■ **ACTIVITY**
Could you return every record below exactly as it stands, leaving out the pictures?

[AVAILABLE DATA Boundary: Start]

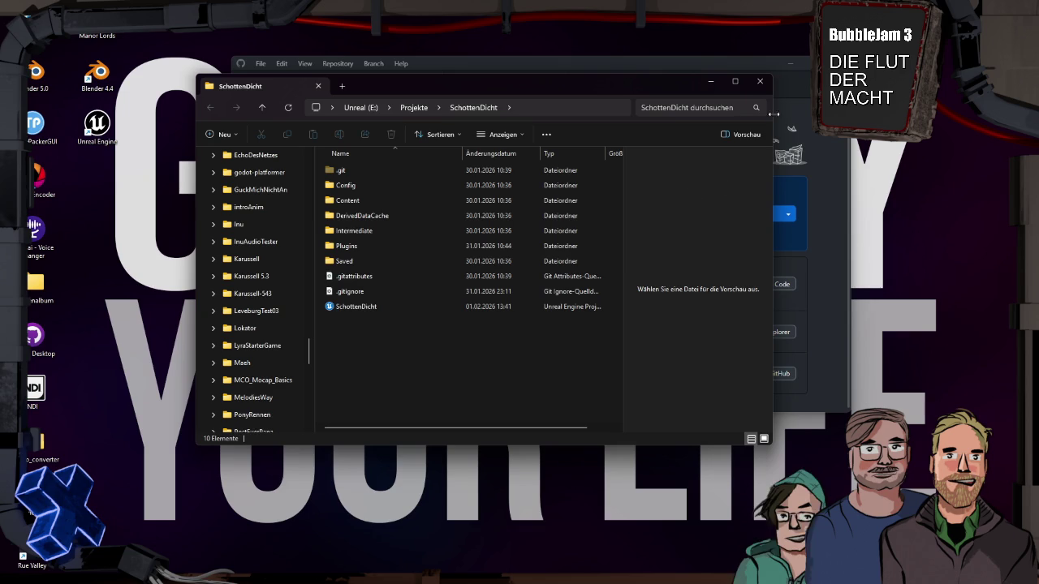
# Launch SchottenDicht.uproject from its folder and bring the Unreal editor to the front
pyautogui.doubleClick(377, 307)
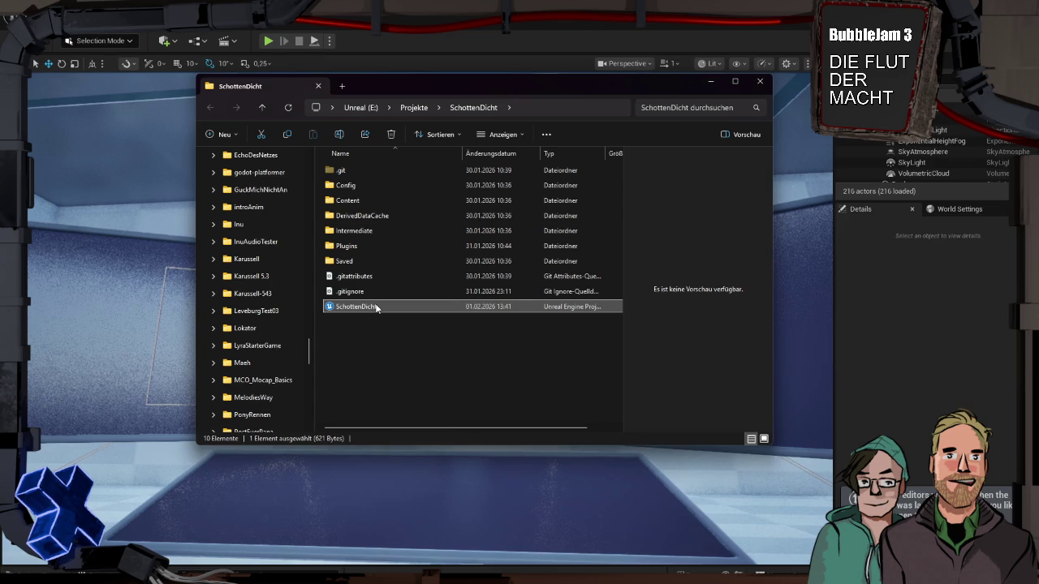
pyautogui.click(435, 40)
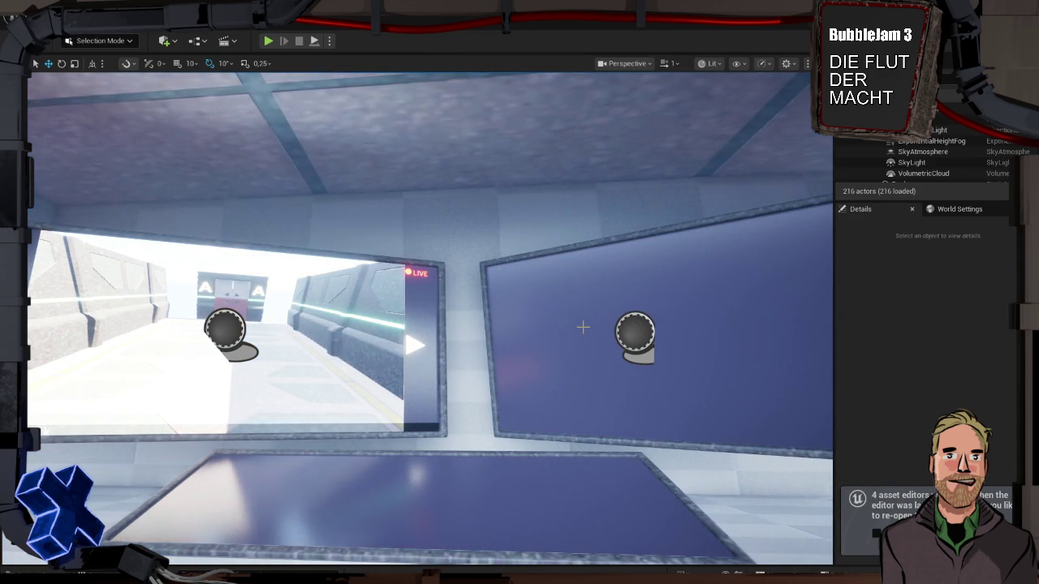
# Fly the level camera into the room for a close view of the red bench and wall posters
pyautogui.scroll(-10, 552, 322)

[AVAILABLE DATA Boundary: End]

■ **RESPONSE TO THE EXERCISE**
# Launch SchottenDicht.uproject from its folder and bring the Unreal editor to the front
pyautogui.doubleClick(377, 307)
pyautogui.click(435, 40)
# Fly the level camera into the room for a close view of the red bench and wall posters
pyautogui.scroll(-10, 552, 322)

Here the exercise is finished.